# BBQ ribs.... AAAGGGHHH!!



## austin_ (Jun 17, 2006)

I am a huge fan of BBQ ribs, but even so I am wanting for something a little bit different. What other sauces go good with ribs? (Such as Jamaican jerk, etc.) I'm trying to work on a sauce for ribs that would be sort of asian inspired- pureed garlic, grated ginger, onion, cilantro, hoisin sauce, hot sauce, honey, sesame oil, soy sauce, etc, maybe marinade the ribs for a couple of hours (or days for later on in the week), and instead of slow cook them again, maybe I can just throw them on the grill and let them cook at medium speed so they are still slightly charred but not all dried out. Maybe I can place on a large plate, drizzle a little bit more of the sauce, and then top with some toasted sesame seeds for a nice crunch and some chopped scallions or cilantro and serve with lime wedges. Any thoughts on this? I got a rib book recently, and I've gotten some good ideas, like a chipotle BBQ sauce with a little bit of chocolate in their for sweetness, and a Coca cola BBQ sauce- that looked pretty interesting. But when it comes to ribs, I am like an obsessed garbage bowl and cannot get enough ideas, cooking techniques, and the tastes of great ribs. Sorry for the long post...:look:


----------



## phatch (Mar 29, 2002)

Its not barbecue unless it was cooked with real smoke. The other techniques are all weak and pale imitations.

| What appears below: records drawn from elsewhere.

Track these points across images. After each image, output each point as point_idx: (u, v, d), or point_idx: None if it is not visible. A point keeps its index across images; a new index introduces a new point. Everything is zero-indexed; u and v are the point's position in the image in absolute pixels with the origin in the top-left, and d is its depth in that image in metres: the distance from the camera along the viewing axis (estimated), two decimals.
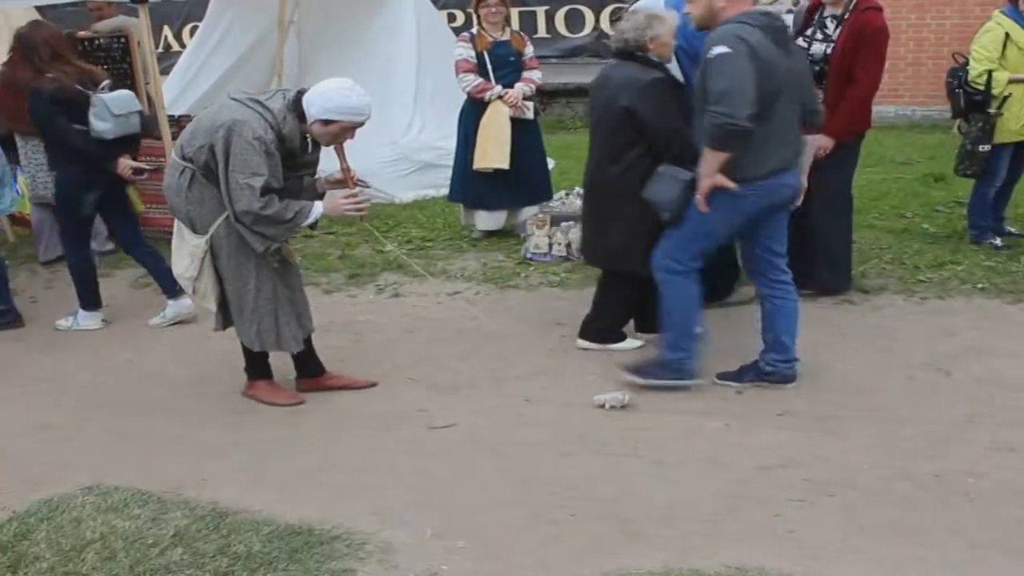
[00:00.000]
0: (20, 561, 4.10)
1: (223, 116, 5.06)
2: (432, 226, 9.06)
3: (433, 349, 6.34)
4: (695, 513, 4.29)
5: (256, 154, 4.97)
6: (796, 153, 5.27)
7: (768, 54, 4.91)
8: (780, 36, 5.04)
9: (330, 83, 5.19)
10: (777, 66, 4.95)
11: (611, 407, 5.35)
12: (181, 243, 5.40)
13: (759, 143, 4.96)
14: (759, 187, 5.11)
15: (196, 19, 13.91)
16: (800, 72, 5.24)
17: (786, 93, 5.04)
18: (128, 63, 9.26)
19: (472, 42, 8.30)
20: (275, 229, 5.14)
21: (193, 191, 5.23)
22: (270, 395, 5.66)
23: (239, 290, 5.36)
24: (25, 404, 5.83)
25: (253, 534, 4.22)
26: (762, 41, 4.91)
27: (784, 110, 5.07)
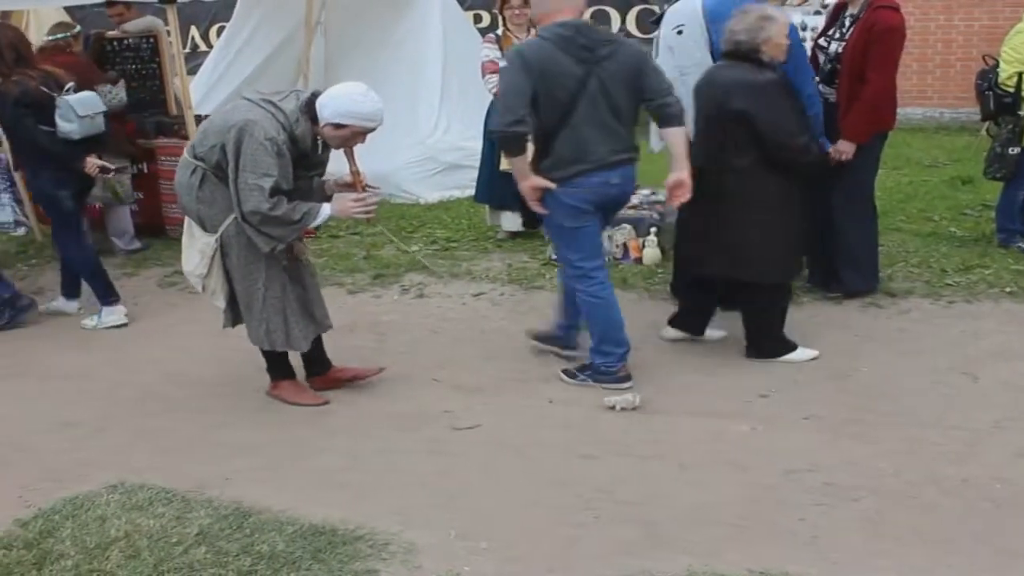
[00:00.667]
0: (45, 558, 4.11)
1: (236, 116, 5.10)
2: (457, 227, 9.07)
3: (457, 350, 6.34)
4: (719, 516, 4.27)
5: (267, 155, 4.99)
6: (614, 152, 5.39)
7: (554, 64, 5.20)
8: (572, 45, 5.24)
9: (344, 87, 5.22)
10: (566, 74, 5.22)
11: (621, 408, 5.35)
12: (191, 241, 5.44)
13: (567, 145, 5.30)
14: (576, 184, 5.33)
15: (223, 19, 13.96)
16: (611, 73, 5.30)
17: (588, 97, 5.26)
18: (156, 63, 9.33)
19: (498, 43, 8.28)
20: (282, 230, 5.16)
21: (204, 190, 5.26)
22: (295, 395, 5.66)
23: (248, 289, 5.38)
24: (51, 401, 5.86)
25: (276, 533, 4.23)
26: (550, 54, 5.22)
27: (590, 112, 5.28)
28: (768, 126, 5.50)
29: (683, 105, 5.46)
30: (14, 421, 5.60)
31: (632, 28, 15.25)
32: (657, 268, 7.50)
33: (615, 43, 5.42)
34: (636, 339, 6.25)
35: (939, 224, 8.50)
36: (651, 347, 6.18)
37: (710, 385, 5.65)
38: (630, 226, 7.79)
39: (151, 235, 9.00)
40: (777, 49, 5.63)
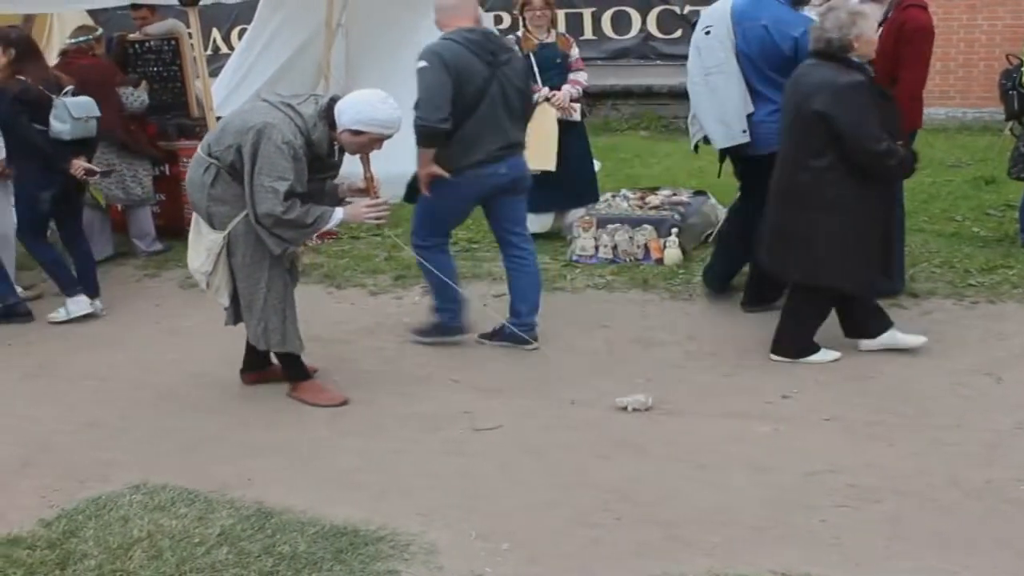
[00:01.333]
0: (68, 558, 4.14)
1: (254, 118, 5.15)
2: (478, 228, 9.02)
3: (477, 351, 6.34)
4: (740, 518, 4.26)
5: (284, 158, 5.04)
6: (508, 145, 5.96)
7: (467, 65, 5.77)
8: (481, 49, 5.84)
9: (363, 94, 5.30)
10: (476, 74, 5.80)
11: (633, 409, 5.35)
12: (198, 238, 5.51)
13: (466, 138, 5.85)
14: (468, 175, 5.92)
15: (245, 21, 14.00)
16: (509, 77, 5.97)
17: (490, 97, 5.85)
18: (178, 65, 9.37)
19: (518, 44, 8.29)
20: (294, 233, 5.24)
21: (216, 187, 5.32)
22: (315, 396, 5.68)
23: (251, 288, 5.44)
24: (73, 402, 5.89)
25: (298, 534, 4.25)
26: (461, 54, 5.78)
27: (489, 111, 5.87)
28: (848, 128, 5.39)
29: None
30: (38, 421, 5.63)
31: (653, 29, 15.24)
32: (678, 268, 7.49)
33: (511, 51, 6.21)
34: (658, 340, 6.28)
35: (962, 224, 8.46)
36: (672, 348, 6.17)
37: (731, 386, 5.64)
38: (651, 227, 7.78)
39: (172, 237, 9.01)
40: (869, 46, 5.54)
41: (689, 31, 14.92)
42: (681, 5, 15.01)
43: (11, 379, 6.30)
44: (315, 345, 6.45)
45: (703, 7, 14.73)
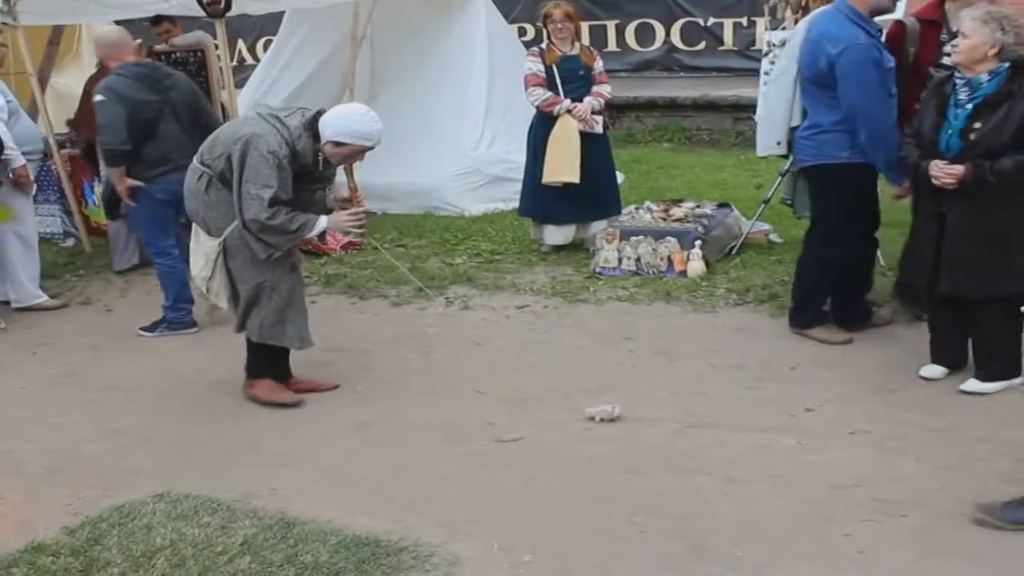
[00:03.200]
0: (92, 566, 4.16)
1: (244, 129, 5.40)
2: (501, 239, 9.07)
3: (502, 362, 6.34)
4: (765, 531, 4.24)
5: (268, 167, 5.25)
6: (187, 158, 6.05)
7: (138, 95, 6.82)
8: (148, 79, 6.94)
9: (346, 107, 5.61)
10: (148, 102, 6.85)
11: (600, 419, 5.37)
12: (198, 245, 5.70)
13: (150, 154, 6.90)
14: (159, 182, 6.90)
15: (270, 33, 14.06)
16: (176, 98, 7.03)
17: (164, 121, 6.92)
18: (204, 76, 9.40)
19: (541, 56, 8.31)
20: (279, 238, 5.43)
21: (210, 195, 5.51)
22: (271, 394, 5.81)
23: (255, 288, 5.60)
24: (99, 410, 5.91)
25: (320, 544, 4.25)
26: (131, 86, 6.82)
27: (166, 132, 6.92)
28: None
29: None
30: (64, 429, 5.66)
31: (676, 41, 15.24)
32: (701, 281, 7.46)
33: (173, 75, 7.20)
34: (681, 353, 6.26)
35: None
36: (695, 361, 6.15)
37: (755, 399, 5.61)
38: (675, 239, 7.76)
39: None
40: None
41: (713, 43, 15.04)
42: (705, 17, 15.02)
43: (38, 387, 6.34)
44: (338, 355, 6.49)
45: (726, 19, 14.88)
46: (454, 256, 8.57)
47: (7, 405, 6.04)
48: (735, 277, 7.51)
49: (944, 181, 5.32)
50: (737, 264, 7.82)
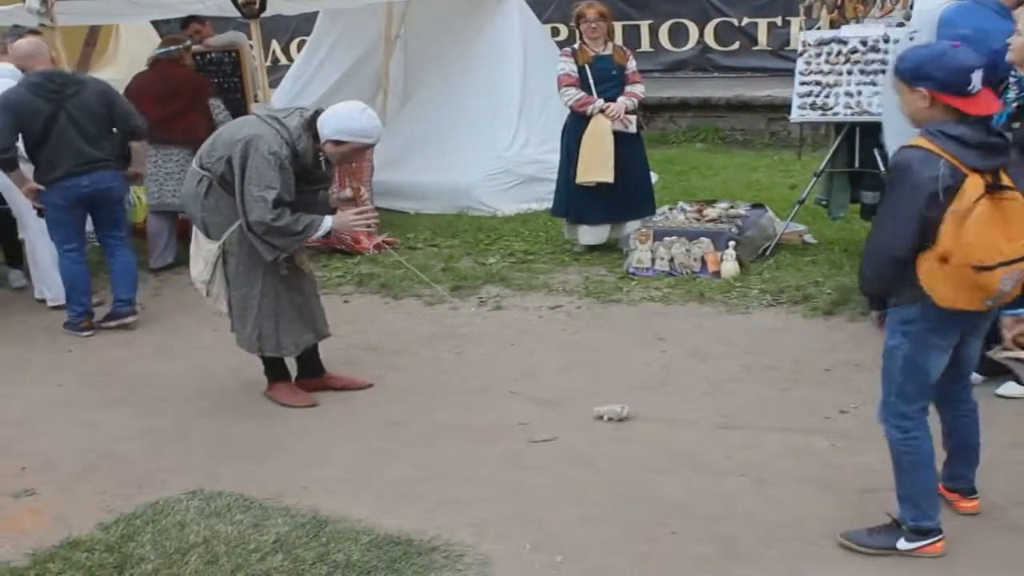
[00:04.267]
0: (126, 562, 4.19)
1: (243, 131, 5.38)
2: (534, 239, 9.06)
3: (534, 362, 6.34)
4: (798, 534, 4.21)
5: (271, 168, 5.23)
6: (83, 163, 7.05)
7: (26, 103, 6.97)
8: (41, 89, 7.01)
9: (343, 106, 5.51)
10: (40, 111, 6.97)
11: (608, 419, 5.38)
12: (197, 248, 5.71)
13: (45, 160, 7.07)
14: (56, 186, 7.08)
15: (304, 33, 14.13)
16: (77, 107, 7.07)
17: (58, 125, 6.99)
18: (239, 76, 9.47)
19: (574, 56, 8.30)
20: (285, 240, 5.40)
21: (209, 199, 5.51)
22: (287, 397, 5.85)
23: (244, 296, 5.62)
24: (134, 408, 5.95)
25: (352, 543, 4.26)
26: (25, 96, 6.99)
27: (59, 136, 7.00)
28: None
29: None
30: (99, 427, 5.70)
31: (710, 41, 15.18)
32: (735, 282, 7.43)
33: (81, 84, 7.24)
34: (715, 354, 6.23)
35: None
36: (729, 362, 6.12)
37: (788, 400, 5.58)
38: (708, 239, 7.74)
39: None
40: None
41: (747, 43, 14.97)
42: (739, 17, 14.95)
43: (73, 385, 6.39)
44: (372, 355, 6.50)
45: (760, 19, 14.81)
46: (487, 256, 8.57)
47: (43, 403, 6.10)
48: (769, 278, 7.47)
49: None
50: (771, 265, 7.78)
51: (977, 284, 3.64)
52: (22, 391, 6.26)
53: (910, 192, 3.64)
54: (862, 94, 7.73)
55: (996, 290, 3.61)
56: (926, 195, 3.62)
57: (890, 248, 3.74)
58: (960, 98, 3.70)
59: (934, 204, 3.62)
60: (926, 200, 3.62)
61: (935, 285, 3.70)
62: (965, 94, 3.70)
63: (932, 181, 3.61)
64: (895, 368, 3.96)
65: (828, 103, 7.85)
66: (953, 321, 3.83)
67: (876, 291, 4.00)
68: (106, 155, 7.24)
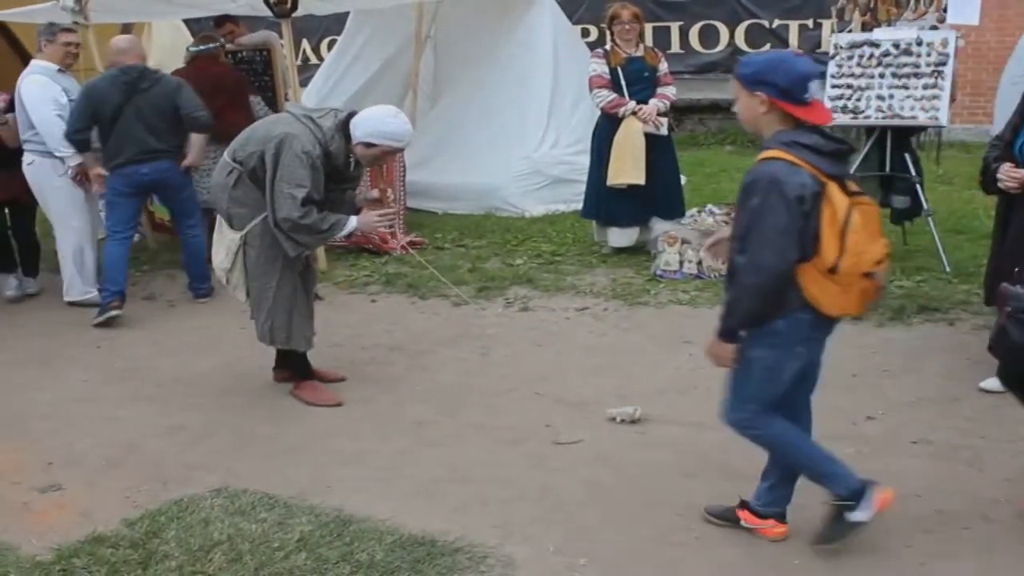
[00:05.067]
0: (150, 558, 4.20)
1: (278, 128, 5.48)
2: (562, 241, 9.06)
3: (560, 364, 6.32)
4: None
5: (302, 167, 5.32)
6: (144, 152, 7.51)
7: (105, 94, 7.47)
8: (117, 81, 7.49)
9: (377, 109, 5.60)
10: (110, 101, 7.42)
11: (621, 420, 5.40)
12: (220, 237, 5.81)
13: (112, 146, 7.53)
14: (119, 172, 7.56)
15: (334, 33, 14.16)
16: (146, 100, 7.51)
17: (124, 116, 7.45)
18: (270, 75, 9.50)
19: (606, 58, 8.29)
20: (310, 237, 5.52)
21: (237, 190, 5.60)
22: (312, 396, 5.91)
23: (261, 287, 5.71)
24: (161, 405, 5.98)
25: (376, 543, 4.26)
26: (101, 86, 7.54)
27: (124, 126, 7.46)
28: None
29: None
30: (126, 423, 5.72)
31: (741, 43, 15.12)
32: None
33: (155, 80, 7.62)
34: None
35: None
36: None
37: (815, 406, 5.50)
38: None
39: None
40: None
41: (778, 45, 14.90)
42: (770, 19, 14.89)
43: (101, 381, 6.42)
44: (398, 355, 6.51)
45: (792, 21, 14.73)
46: (514, 257, 8.57)
47: (70, 398, 6.13)
48: None
49: (1007, 184, 5.23)
50: None
51: (865, 289, 3.78)
52: (49, 386, 6.30)
53: (783, 205, 3.67)
54: (894, 97, 7.69)
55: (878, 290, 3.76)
56: (798, 206, 3.66)
57: (776, 266, 3.73)
58: (797, 106, 3.76)
59: (806, 214, 3.68)
60: (799, 211, 3.66)
61: (824, 296, 3.78)
62: (801, 102, 3.75)
63: (801, 189, 3.66)
64: (752, 376, 3.99)
65: (859, 106, 7.82)
66: (823, 330, 3.94)
67: (755, 318, 3.90)
68: (167, 147, 7.67)
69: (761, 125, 3.87)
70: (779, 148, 3.74)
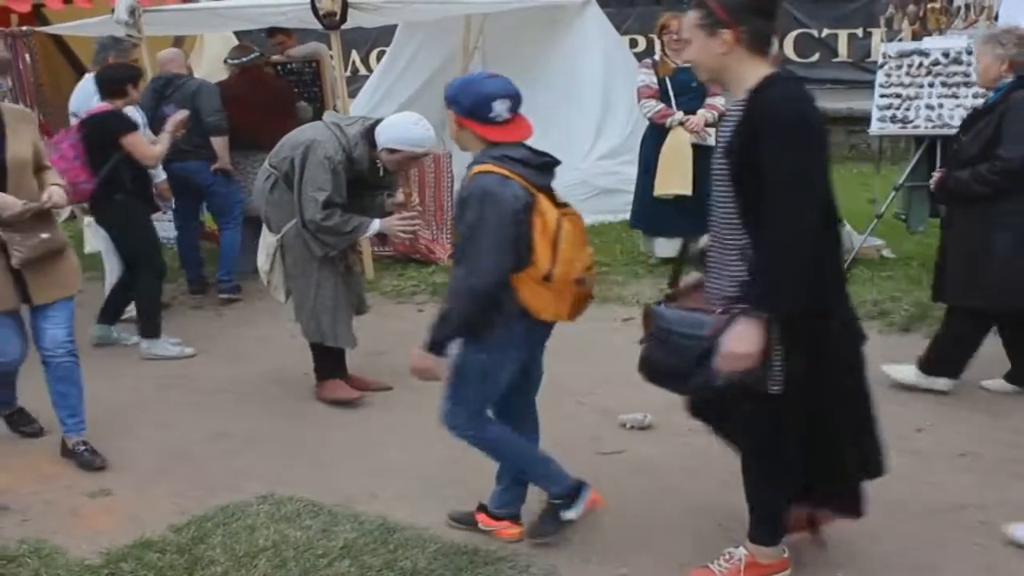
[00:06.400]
0: (196, 564, 4.25)
1: (305, 135, 5.73)
2: (609, 251, 9.05)
3: (605, 374, 6.31)
4: (866, 551, 4.16)
5: (324, 172, 5.56)
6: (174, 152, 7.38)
7: (144, 100, 7.56)
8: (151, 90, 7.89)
9: (399, 116, 5.82)
10: (147, 107, 7.69)
11: (631, 427, 5.47)
12: (263, 240, 6.03)
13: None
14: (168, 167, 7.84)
15: (383, 44, 14.25)
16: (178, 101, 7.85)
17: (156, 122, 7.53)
18: (319, 86, 9.57)
19: (654, 68, 8.28)
20: (335, 238, 5.76)
21: (273, 194, 5.83)
22: (332, 392, 6.12)
23: (302, 287, 5.93)
24: (208, 412, 6.05)
25: (419, 551, 4.28)
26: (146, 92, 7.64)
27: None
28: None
29: None
30: (175, 430, 5.80)
31: (790, 52, 15.05)
32: None
33: (179, 85, 8.06)
34: None
35: None
36: None
37: None
38: None
39: None
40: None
41: (827, 54, 14.82)
42: (819, 28, 14.81)
43: (150, 389, 6.50)
44: None
45: (841, 30, 14.65)
46: None
47: (120, 405, 6.21)
48: None
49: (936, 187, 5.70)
50: (848, 280, 7.66)
51: (576, 296, 4.07)
52: (100, 394, 6.34)
53: (499, 216, 3.84)
54: (943, 107, 7.63)
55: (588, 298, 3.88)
56: (512, 217, 3.82)
57: (493, 276, 3.89)
58: (482, 125, 3.97)
59: (519, 224, 3.85)
60: (513, 222, 3.82)
61: (539, 303, 3.99)
62: (487, 121, 3.96)
63: (515, 200, 3.84)
64: (468, 381, 4.12)
65: (908, 116, 7.77)
66: (538, 335, 4.18)
67: (470, 327, 4.03)
68: (191, 146, 7.94)
69: (462, 142, 4.14)
70: (490, 162, 3.93)
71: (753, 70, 3.53)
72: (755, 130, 3.42)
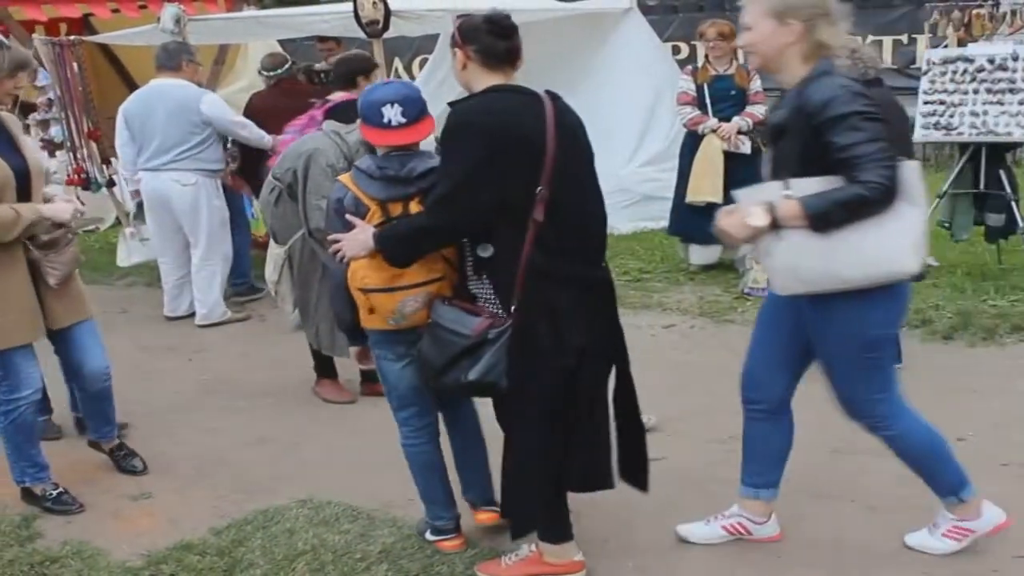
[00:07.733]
0: (236, 566, 4.29)
1: (307, 145, 5.72)
2: (650, 258, 9.04)
3: (644, 381, 6.24)
4: (910, 565, 4.13)
5: (327, 180, 5.48)
6: None
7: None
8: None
9: None
10: None
11: None
12: (271, 252, 6.07)
13: None
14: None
15: (426, 52, 14.31)
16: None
17: None
18: None
19: (693, 75, 8.28)
20: None
21: (279, 206, 5.85)
22: (328, 393, 6.35)
23: (304, 296, 6.00)
24: (249, 417, 6.09)
25: (456, 556, 4.29)
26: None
27: None
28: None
29: None
30: (215, 435, 5.85)
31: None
32: None
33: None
34: None
35: None
36: None
37: None
38: None
39: None
40: None
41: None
42: (864, 35, 14.69)
43: (191, 393, 6.57)
44: None
45: (886, 36, 14.54)
46: None
47: (162, 409, 6.27)
48: None
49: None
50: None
51: (371, 305, 3.99)
52: (142, 397, 6.43)
53: (337, 224, 4.05)
54: (988, 114, 7.57)
55: (394, 311, 3.94)
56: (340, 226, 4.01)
57: (335, 276, 4.12)
58: (374, 129, 4.09)
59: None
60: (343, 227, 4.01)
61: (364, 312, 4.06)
62: (380, 126, 4.08)
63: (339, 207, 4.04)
64: (383, 380, 4.30)
65: (952, 123, 7.71)
66: (393, 339, 4.11)
67: (345, 323, 4.20)
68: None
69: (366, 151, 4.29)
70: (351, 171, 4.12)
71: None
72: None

You can do a pretty good slow smoked rib on a gas or charcoal grill.


----------



## devilnuts (Mar 5, 2007)

Try a teriyaki honey mustard marinade


----------



## henry (Jun 12, 2001)

I don't know that I would want to marinate ribs for a couple of days, especially if you're using an acid like lemon or lime juice. It will break down the meat too much and make it kind of mushy. Also if you use too much sugar in the marinade it might burn if you put it on your grill at a medium temp. 
My preference is a dry rub on top of a mustard or worstersire slather, let it rest covered in the fridge for at least 4 hours. Put in the smoker for about 3hrs @ 250 with pecan and hickory, wrap in foil with a bit of apple juice, leave for about 2 hours, unwrap and apply sauce for another 30 min to an hour till sauce is carmelized. Test for doneness with a tear test between ribs, or if you pick up the rib-rack with tongs it should bend at a 45 degree angle. Over cooking will cause mushiness and the meat will fall off the bone, when all you want is a gentle tug with your teeth to debone it. yum

I've also recreated this in the oven with good results on bad weather days. You could even cook it low and slow in the oven on a rack, then the last 45 min or so on your grill to set the sauce.

What kind of ribs are you doing? Spares? baby backs? The back ribs would cook a bit quicker. Also, look for ribs that haven't been enhanced like you find at the grocery store. Sam's usually sells some decent ribs.

Your sauce with the chocolate sounds interesting.

H.


----------



## ninja_59 (May 2, 2004)

Hi

I can marinate mine up too 3 days, its mainly ketchup based, and on the BBQ the meat falls off the bones, 1 hr minimun, 2 days is perfect


----------



## smokey_joe (Apr 24, 2007)

Low & Slow...... around 210-220 degrees till the meat pulls back from the bones.... remove them from heat and wrap them in foil then a towel and put in an empty dry cooler/ice chest close lid and let sit/rest for at least an hour.

If you MUST sauce them...do it in the last 15-20 minutes of cooking.

You WILL NOT regret this method.

Above all else.... use charcol or chunk wood.....stay away from the gas grill.


----------



## ninja_59 (May 2, 2004)

Hi

I have one oriental recipe for you, I'll translate it & give it too you 

PS If I forget, please pm me 


Regards


----------



## ninja_59 (May 2, 2004)

Here I found it, really great 

Oriental marinade by magazine coup de pouce

2 tablespoons of sesame oil

2 tablespoons of teriaky sauce

1 tablespoon of rice vinegar

2 teaspoons of fresh ginger( I add also ginger juice )

3 garlic cloves, finely minced

1 teaspoon of light honey

1/2 teaspoon of cumin( freshly grounded )

1/4 teaspoon of tabasco sauce

1 tablespoon of sesame seeds

Coup de Pouce : Brochettes de poulet à l'orientale aux graines de sésame

Enjoy


----------



## austin_ (Jun 17, 2006)

Thanks everybody. I've never really had the chance to cook ribs before, but I do make a pretty decent BBQ sauce. There was one time I made ribs before- the actual meat was terrible- but the sauce was still great. Considering that most of my BBQ sauces have a decent amount of acidity, I should probably only marinade them for a couple of hours, and go low and slow. Not days and fast. I always use baby back by the way. I'll try the ribs tonight- the asian-inspired sauce was great. Now I think my techniques are going to be a bit better. Thanks for the tips and recipes! Appreciate it!


----------